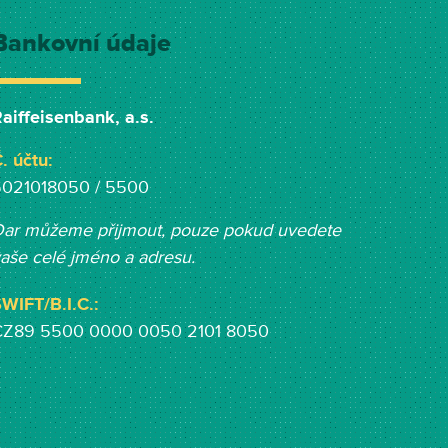
Bankovní údaje
aiffeisenbank, a.s.
. účtu:
5021018050 / 5500
ar můžeme přijmout, pouze pokud uvedete
aše celé jméno a adresu.
WIFT/B.I.C.:
CZ89 5500 0000 0050 2101 8050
+-------+
### TUGAS ANDA
Cetak ulang setiap baris teks dari semua catatan di atas tanpa mengubah apa pun. Jangan sertakan gambarnya dalam jawaban.

### HASIL LATIHAN
Bankovní údaje
aiffeisenbank, a.s.
. účtu:
5021018050 / 5500
ar můžeme přijmout, pouze pokud uvedete
aše celé jméno a adresu.
WIFT/B.I.C.:
CZ89 5500 0000 0050 2101 8050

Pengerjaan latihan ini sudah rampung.